Thursday, May 17, 2012

Recording On-Duty Police Is a ‘Form of Free Speech’


US Department of Justice (DOJ) issues a statement affirming the Bill of Rights which states that Recording -VIDEO-AUDIO- of 'On-Duty Police' during an arrest is a ‘Form of PROTECTED Free Speech!’

The 11-page statement iterates what the US Department of Justice   (DOJ) thinks US Police Depatments nationally should include in their general order to ensure adequate protection of US Citizen's constitutional rights. Key points made by Smith in the letter regarding rights of US Citizens recording On-Duty Police officers in pursuant to their duties:

  • Recording governmental officers engaged in public duties is a form of speech through which private individuals may gather and disseminate information of public concern, including the conduct of law enforcement officers.

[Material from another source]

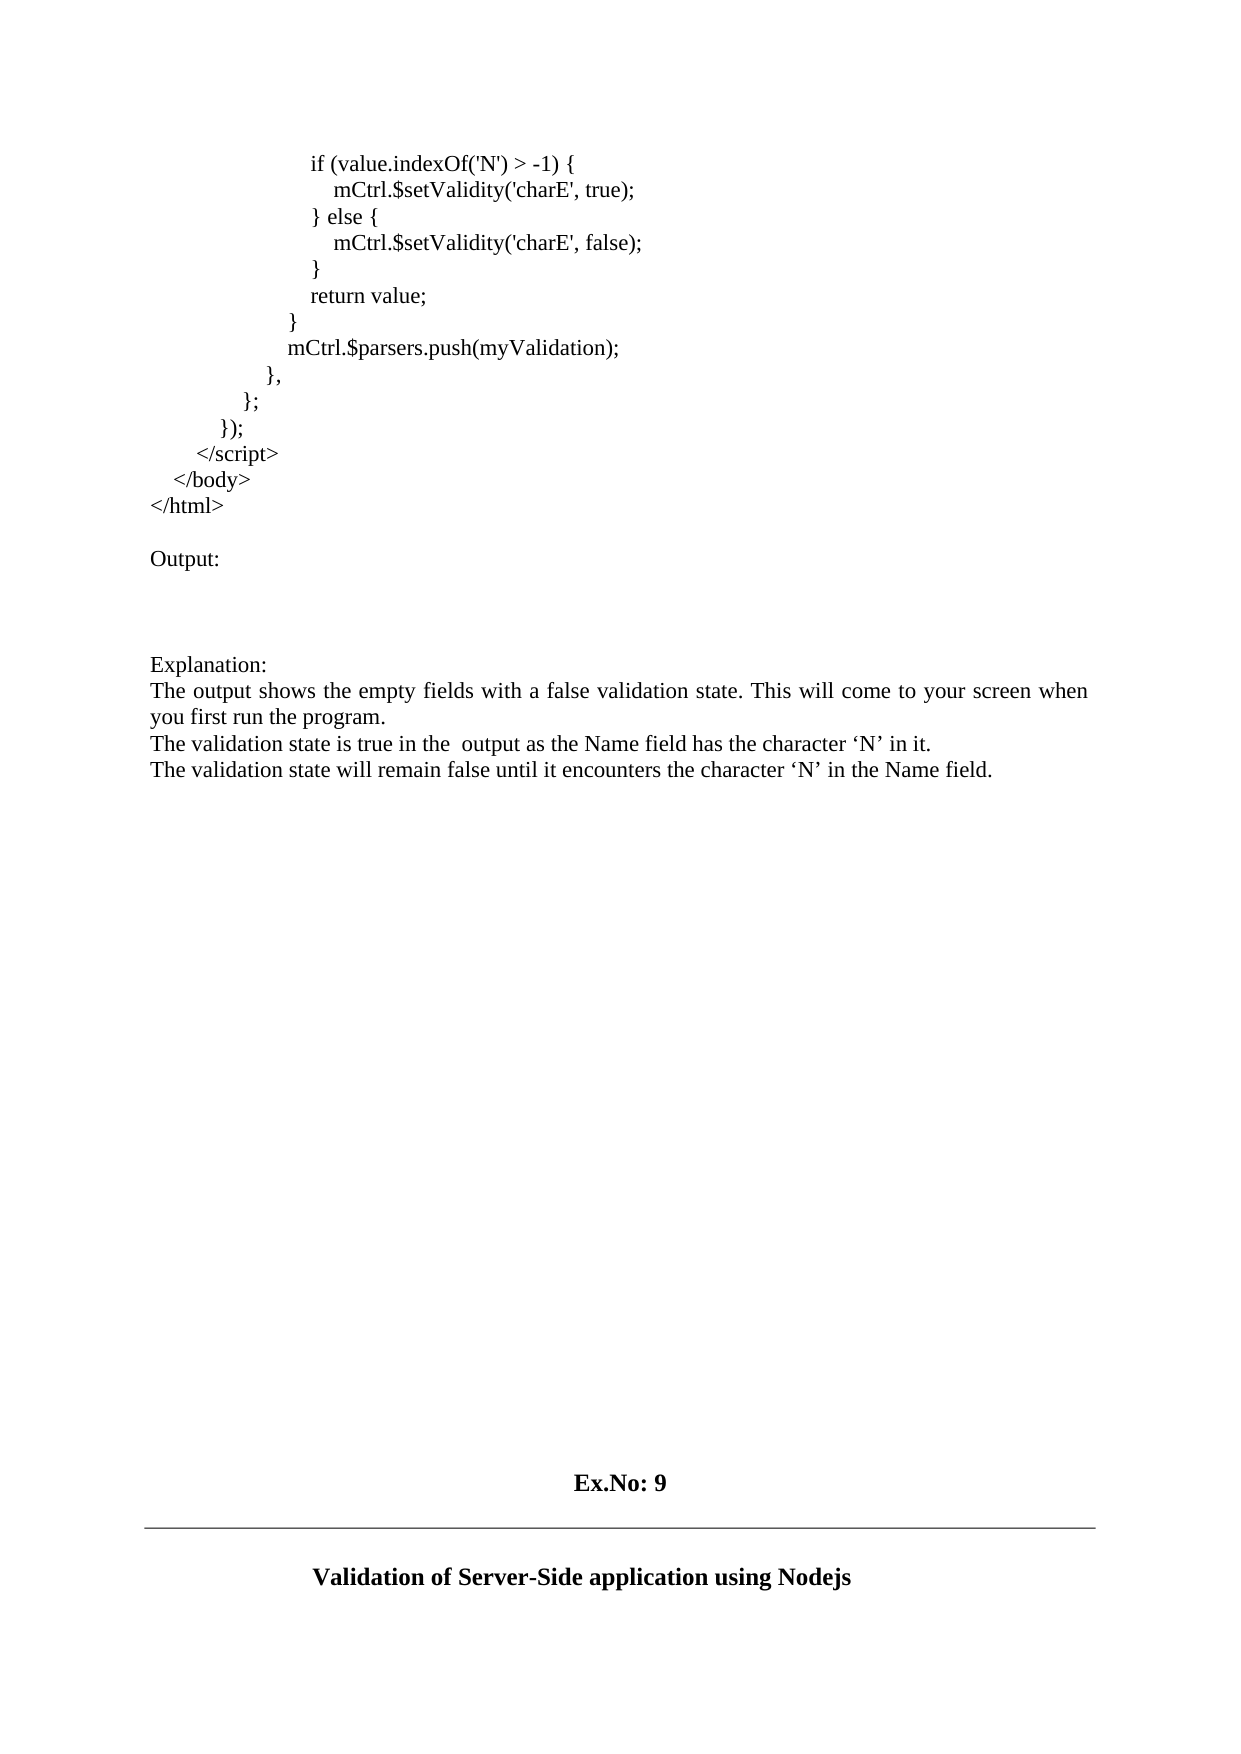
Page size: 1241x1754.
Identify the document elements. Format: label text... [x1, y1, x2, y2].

  • US Police should clarify that the right to record public officials is not limited to streets and sidewalks – it includes areas where individuals have a legal right to be present, including an individual’s home or business, and common areas of public and private facilities and buildings.

  • Policies should prohibit officers from destroying recording devices or cameras and deleting recordings or photographs under any circumstances. In addition to violating the First Amendment, police officers violate the core requirements of the Fourteenth Amendment procedural due process clause when they irrevocably deprived individuals of their recordings without first providing notice and an opportunity to object.

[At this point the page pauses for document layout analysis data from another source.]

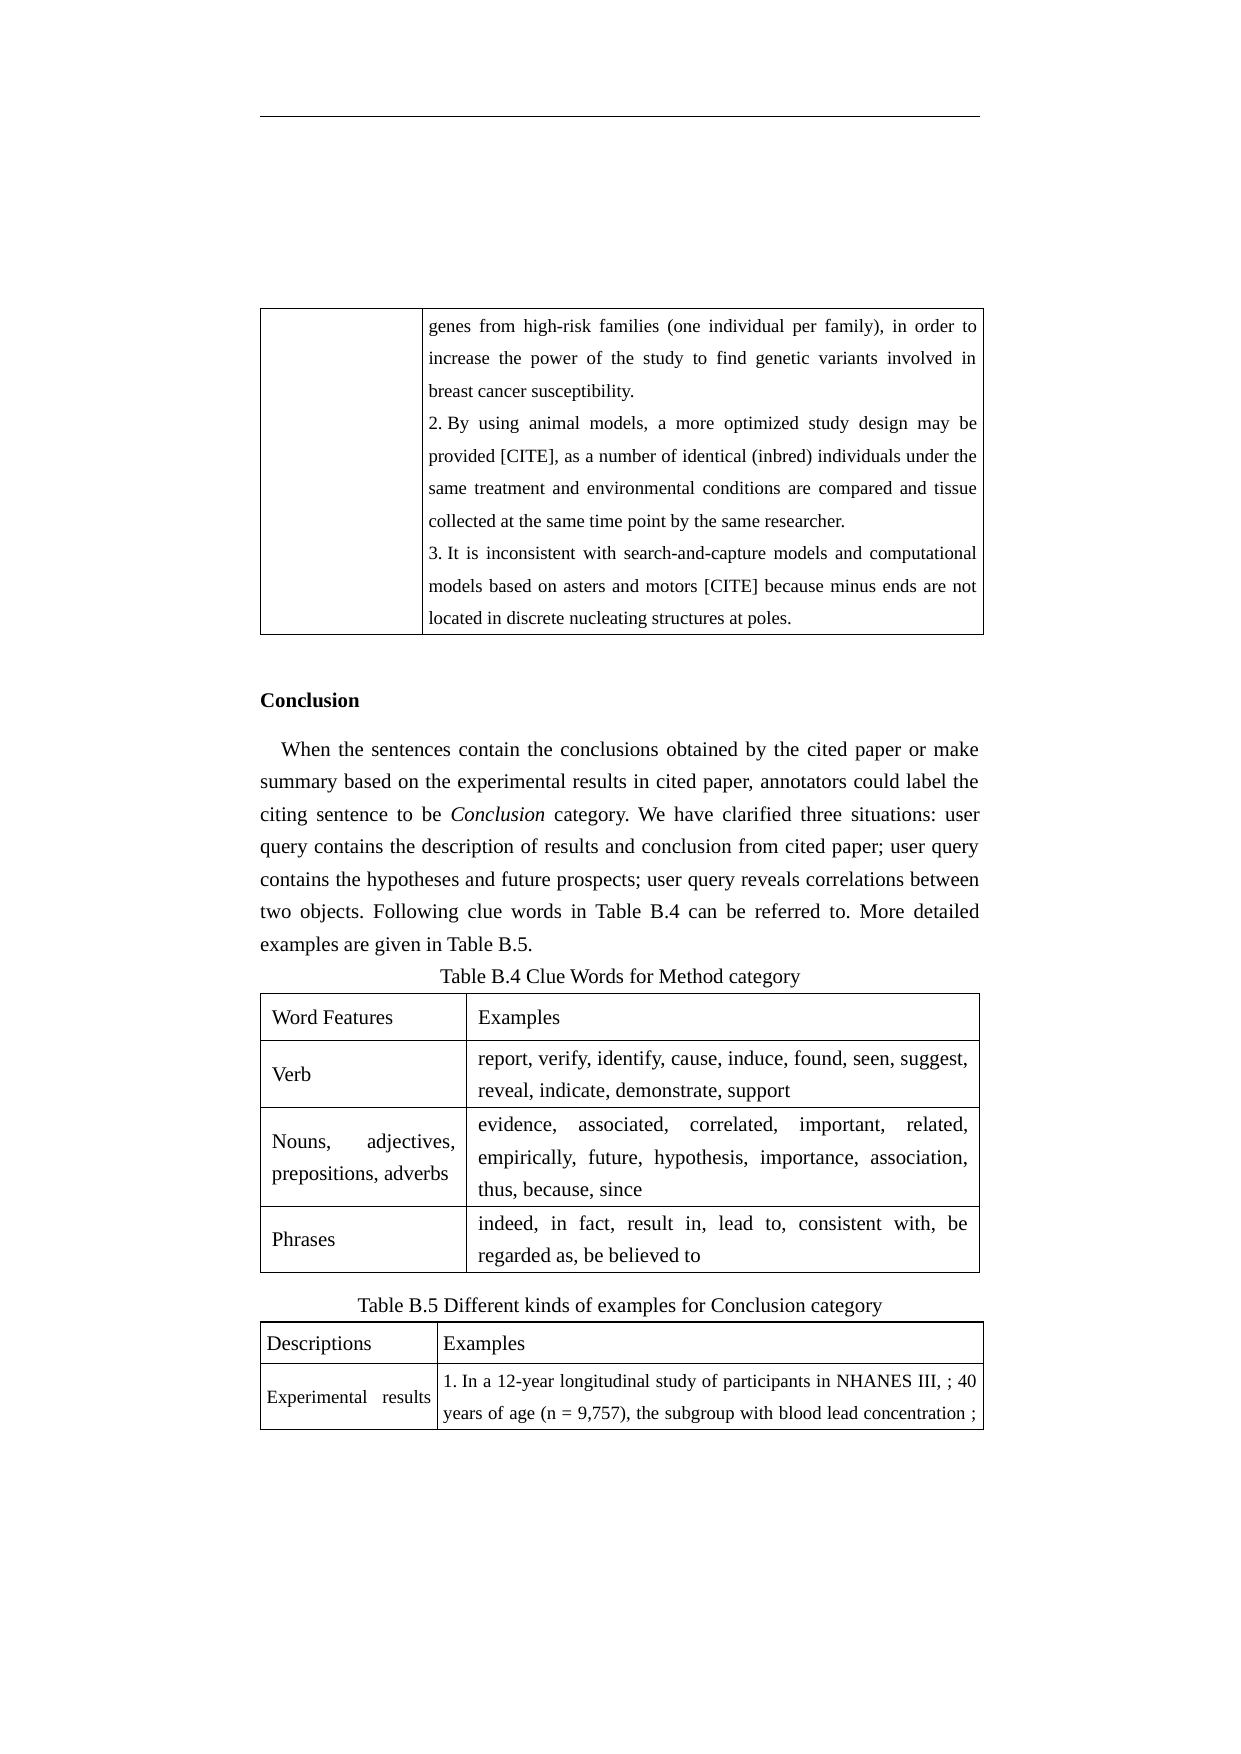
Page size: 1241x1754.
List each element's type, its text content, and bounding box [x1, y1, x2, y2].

table_header Word Features [261, 994, 466, 1039]
subtitle Conclusion [260, 684, 980, 717]
table_header Examples [467, 994, 979, 1039]
text Table B.5 Different kinds of examples for Conclusion category [260, 1289, 980, 1321]
table_header Examples [438, 1323, 983, 1363]
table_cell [261, 1364, 437, 1429]
text When the sentences contain the conclusions obtained by the cited paper or make summary based on the experimental results in cited paper, annotators could label the citing sentence to be Conclusion category. We have clarified three situations: user query contains the description of results and conclusion from cited paper; user query contains the hypotheses and future prospects; user query reveals correlations between two objects. Following clue words in Table B.4 can be referred to. More detailed examples are given in Table B.5. [260, 733, 980, 960]
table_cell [261, 309, 422, 634]
table_cell report, verify, identify, cause, induce, found, seen, suggest, reveal, indicate, demonstrate, support [467, 1041, 979, 1107]
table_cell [423, 309, 983, 634]
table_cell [438, 1364, 983, 1429]
table_cell indeed, in fact, result in, lead to, consistent with, be regarded as, be believed to [467, 1207, 979, 1272]
table_cell Phrases [261, 1207, 466, 1272]
table_cell Nouns, adjectives, prepositions, adverbs [261, 1108, 466, 1206]
table_cell Verb [261, 1041, 466, 1107]
table_header Descriptions [261, 1323, 437, 1363]
table_cell evidence, associated, correlated, important, related, empirically, future, hypothesis, importance, association, thus, because, since [467, 1108, 979, 1206]
text Table B.4 Clue Words for Method category [260, 960, 980, 993]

  • US Police should instruct officers not to threaten, intimidate, or otherwise discourage an individual from recording police officer enforcement activities or intentionally block or obstruct cameras or other recording devices.

  • General Order J-16 should encourage officers to provide ways in which individuals can continue to exercise their First Amendment rights as officers perform their duties, rather than encourage officers to look for potential violations of the law in order to restrict the individual’s recording.

The First Amendment (Amendment I) to the United States Constitution is part of the Bill of Rights. The amendment prohibits the making of any law respecting an establishment of religion, impeding the free exercise of religion, abridging the freedom of speech, infringing on the freedom of the press, interfering with the right to peaceably assemble or prohibiting the petitioning for a governmental redress of grievances.
Originally, the First Amendment applied only to laws enacted by the Congress. However, starting with Gitlow v. New York, the Supreme Court has applied the First Amendment to each state. This was done through the Due Process Clause of the Fourteenth Amendment.

The Bill of Rights are not granted by the government! 

They are inalienable rights set forth by the Creator!

Glory to Almighty GOD and to HIS only begotten Son JESUS CHRIST our Savior!